In December 2016, Obiero teamed up with her mother to found Blossoming Flowers, an organization that mentors girls and provides them with emotional and psychological support. Blossoming Flowers also provides girls with sanitary napkins so that they can continue to attend school during their menstrual cycles. (Lack of access to sanitary napkins is often cited as a reason girls drop out of school.) And most importantly, Obiero says, “We teach them that we are equal with the men in our society.”
It started with an offhanded comment at a family gathering.
Obiero had been sitting outside with some of her family members when her uncle turned to her father. “Why isn’t Natalie inside cooking with her mother?” he asked. Natalie was livid. She stormed up to her room and decided then and there to fight sexist attitudes.
“I told myself that no other girl should be hearing such comments, especially not from a man in her family,” Obiero says. “So, I immediately thought of helping other girls to realize that such comments should not be taken lightly.”
Blossoming Flowers works closely with a local orphanage where Obiero and her mother — who works for the United Nations Development Programme — play and bond with the girls.
Obiero says their young organization has received mostly positive feedback, though she has had some challenges. “There have been some slight remarks from men who ask me questions like, ‘How can you empower girls if you’ve experienced nothing in your life?’” Obiero says. “I say I have enough to share what I have.”
She has even more to share after spending two weeks at this summer’s WiSci STEAM Camp in Windhoek, Namibia.
Administered by World Learning, the WiSci STEAM Camp is a public-private partnership between the U.S. Department of State’s Secretary’s Office of Global Partnerships, UN Foundation’s Girl Up Initiative, Intel Corporation, and Google. In July, the camp brought together nearly 100 girls from the United States and sub-Saharan Africa to explore STEAM subjects through hands-on workshops with Intel, Google, and NASA.
Obiero has been interested in science and technology since she was six. She was inspired by her working mother, who defied cultural expectations that women should stay home to cook and clean. “I always told myself I wanted to be an engineer or a forensic detective,” Obiero says.
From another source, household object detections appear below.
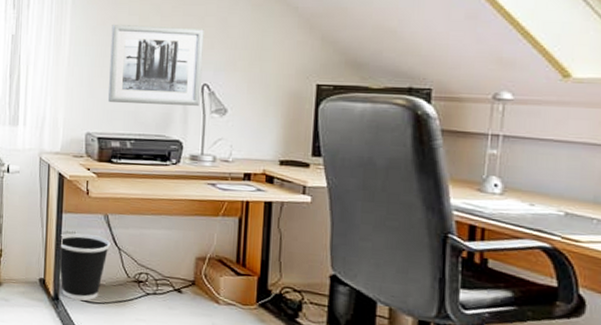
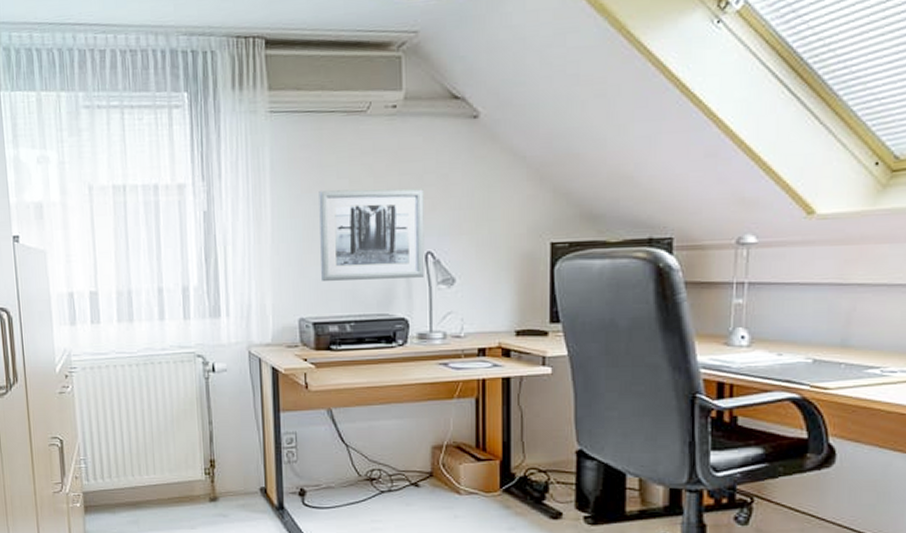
wastebasket: present [58,233,110,301] -> none [279,432,336,507]

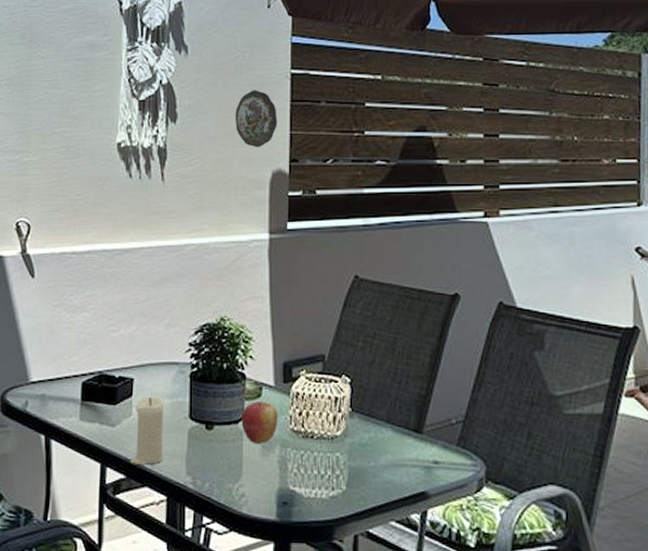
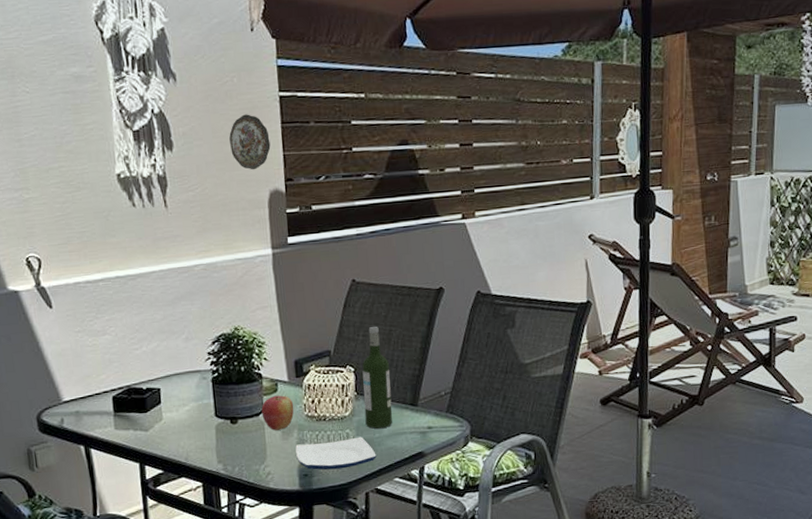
candle: present [130,396,164,465] -> none [164,401,195,460]
plate: none [276,463,370,501] -> present [295,436,377,470]
wine bottle: none [359,331,392,456] -> present [362,326,393,429]

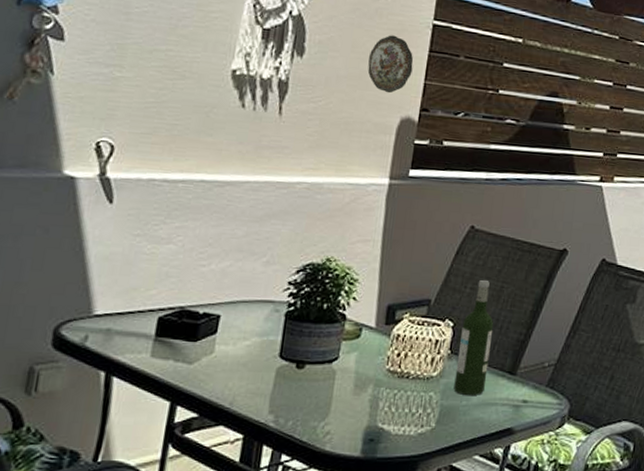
apple: present [261,395,294,431] -> none [335,342,376,383]
plate: present [295,436,377,470] -> none [365,402,459,438]

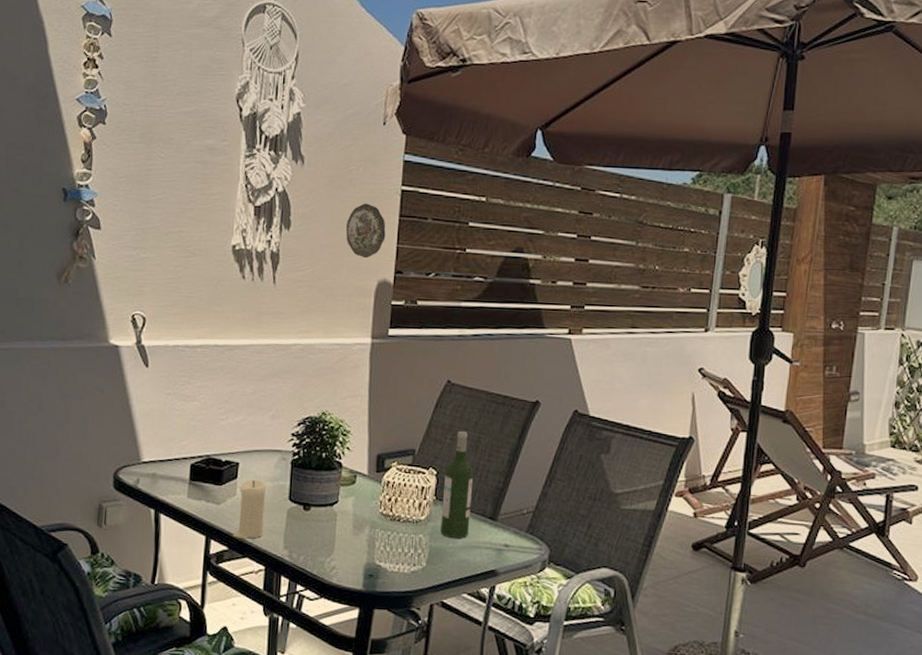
candle: none [206,334,253,403] -> present [233,479,267,539]

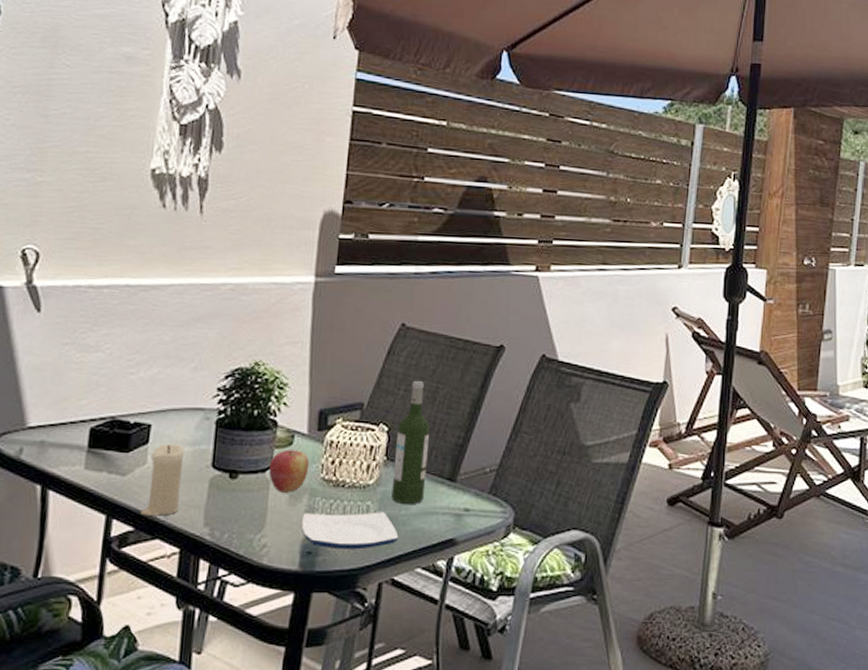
apple: none [336,488,370,524] -> present [269,450,310,493]
decorative plate: present [346,203,386,259] -> none [287,124,334,186]
plate: none [364,542,447,575] -> present [301,512,399,550]

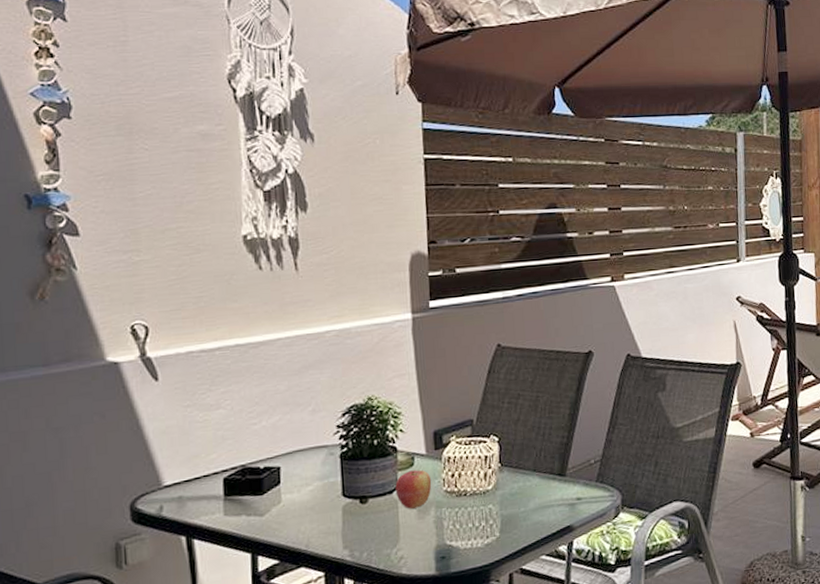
candle: present [141,444,185,516] -> none [283,480,317,548]
plate: present [301,512,399,550] -> none [432,512,522,551]
wine bottle: present [391,380,431,504] -> none [506,392,539,503]

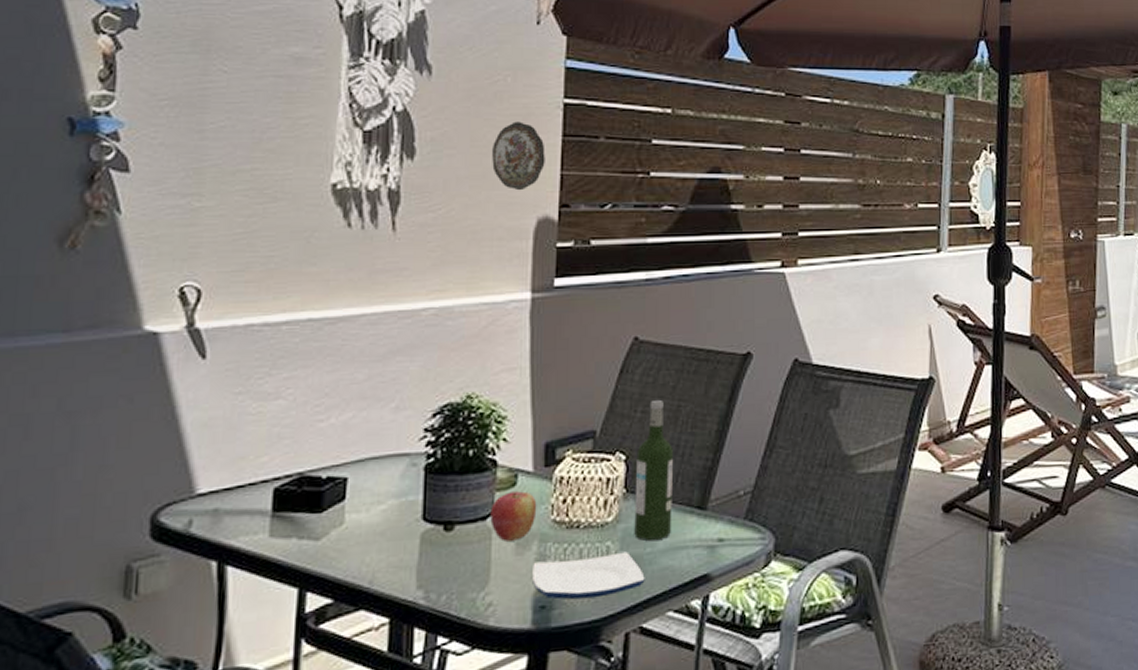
decorative plate: none [369,176,414,233] -> present [492,121,545,191]
plate: none [432,512,522,551] -> present [532,551,645,600]
wine bottle: none [506,392,539,503] -> present [634,399,674,541]

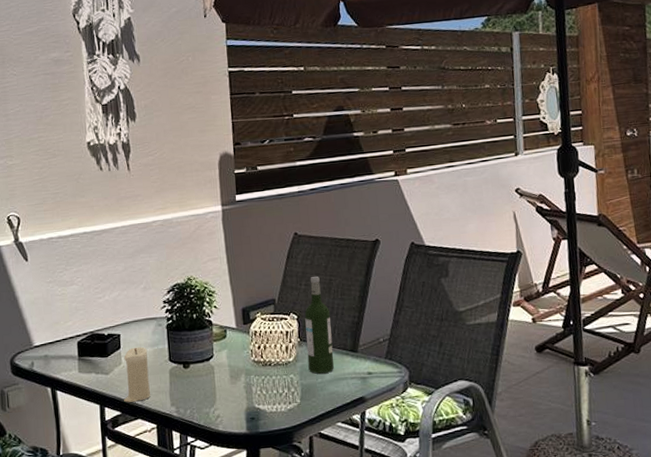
candle: none [340,497,389,584] -> present [123,346,150,402]
apple: present [490,491,537,542] -> none [211,341,242,375]
decorative plate: present [492,121,545,191] -> none [185,87,221,136]
plate: present [532,551,645,600] -> none [243,381,320,414]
On the advice of a teacher, she applied for WiSci to meet other girls who were as interested in science and technology as she was.
“As I mentioned, girls in my country don’t get to go to school so being able to come here on such a program has been such a privilege to me,” Obiero says.
The camp also reinforced Obiero’s commitment to girls’ education. Not only were many of the courses taught by women in STEAM fields, who served as mentors to the younger girls, but the camp also offered daily classes on leadership and public speaking. Obiero was particularly excited to sharpen those skills. “As an advocate of women’s rights, I need to be a strong leader and a good public speaker,” she says.
Obiero plans to continue her work with Blossoming Flowers upon her return to Nairobi. “There are challenges I face,” she says. “But the upside is bringing smiles to the girls’ faces and watching them grow up and see success.”
Women in Science (WiSci) Girls STEAM (Science, Technology, Engineering, Art & Design, and Mathematics) Camp is a private public partnership (PPP) between the U.S. Department of State’s Secretary’s Office of Global Partnerships, UN Foundation’s Girl Up Initiative, Intel Corporation, and Google. In 2018, the camp brought approximately 100 high school girls from the African continent and the U.S. together for 13 days in Namibia to explore the STEAM fields and access mentorship opportunities and leadership training.